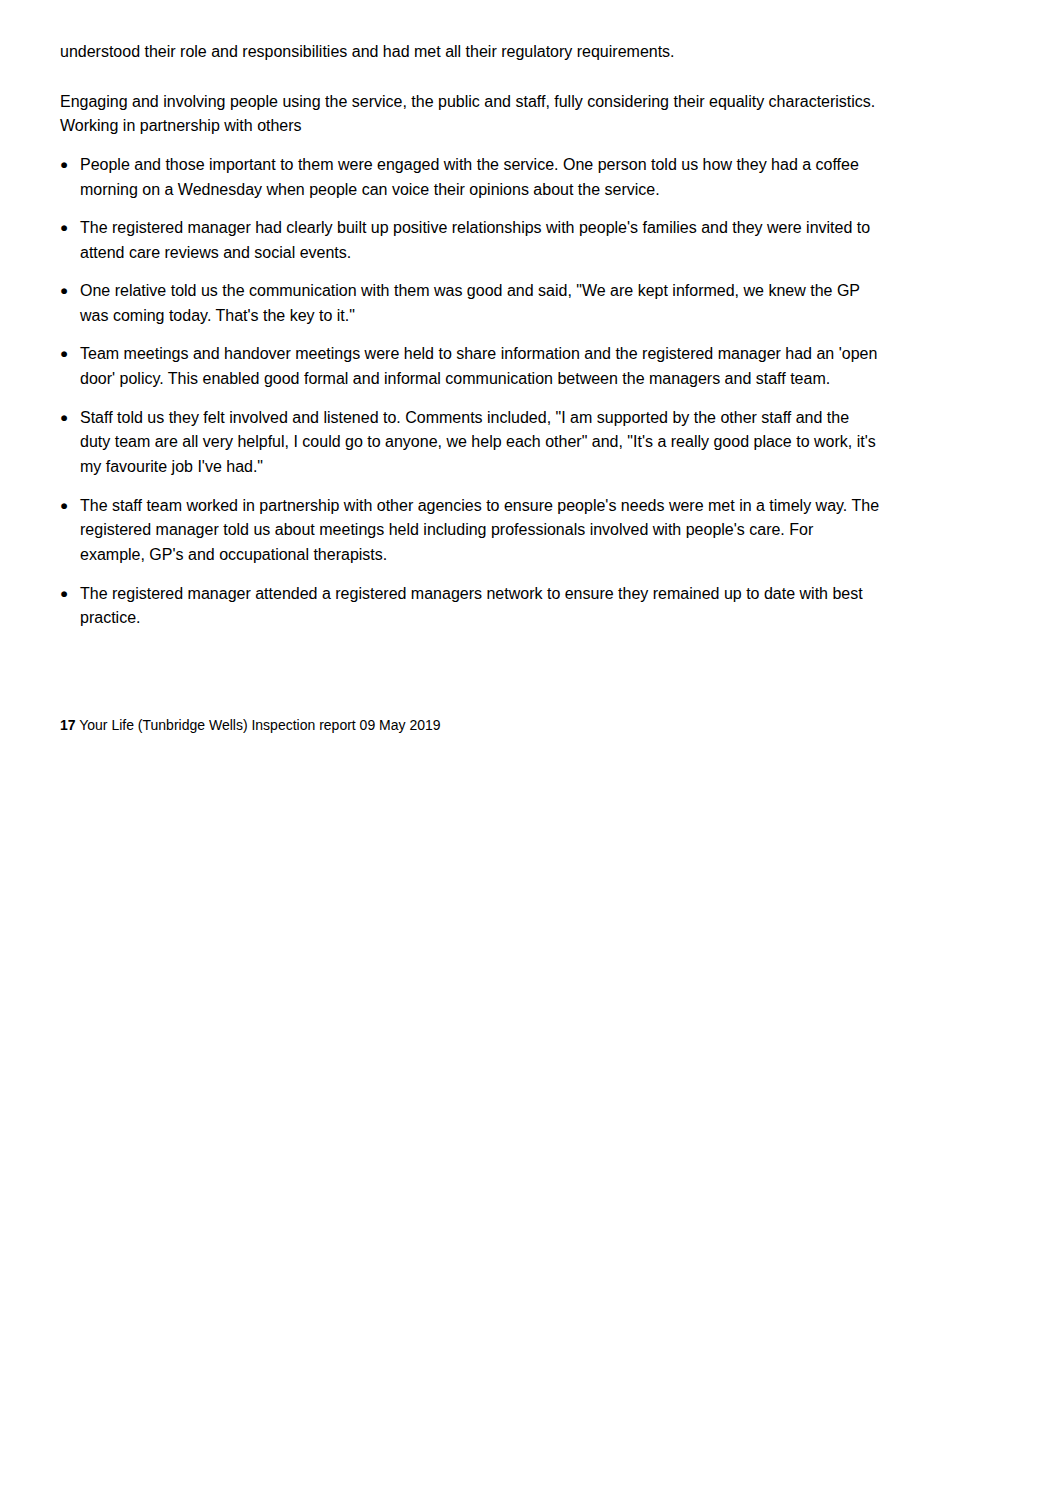understood their role and responsibilities and had met all their regulatory requirements.
Engaging and involving people using the service, the public and staff, fully considering their equality characteristics. Working in partnership with others
People and those important to them were engaged with the service. One person told us how they had a coffee morning on a Wednesday when people can voice their opinions about the service.
The registered manager had clearly built up positive relationships with people's families and they were invited to attend care reviews and social events.
One relative told us the communication with them was good and said, "We are kept informed, we knew the GP was coming today. That's the key to it."
Team meetings and handover meetings were held to share information and the registered manager had an 'open door' policy. This enabled good formal and informal communication between the managers and staff team.
Staff told us they felt involved and listened to. Comments included, "I am supported by the other staff and the duty team are all very helpful, I could go to anyone, we help each other" and, "It's a really good place to work, it's my favourite job I've had."
The staff team worked in partnership with other agencies to ensure people's needs were met in a timely way. The registered manager told us about meetings held including professionals involved with people's care. For example, GP's and occupational therapists.
The registered manager attended a registered managers network to ensure they remained up to date with best practice.
17 Your Life (Tunbridge Wells) Inspection report 09 May 2019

ABOUT THIS EXERCISE:
The answer is a portion of the data. Write out exactly the line with "Staff told us" and all lines after it.

WRITTEN REPLY:
Staff told us they felt involved and listened to. Comments included, "I am supported by the other staff and the duty team are all very helpful, I could go to anyone, we help each other" and, "It's a really good place to work, it's my favourite job I've had."
The staff team worked in partnership with other agencies to ensure people's needs were met in a timely way. The registered manager told us about meetings held including professionals involved with people's care. For example, GP's and occupational therapists.
The registered manager attended a registered managers network to ensure they remained up to date with best practice.
17 Your Life (Tunbridge Wells) Inspection report 09 May 2019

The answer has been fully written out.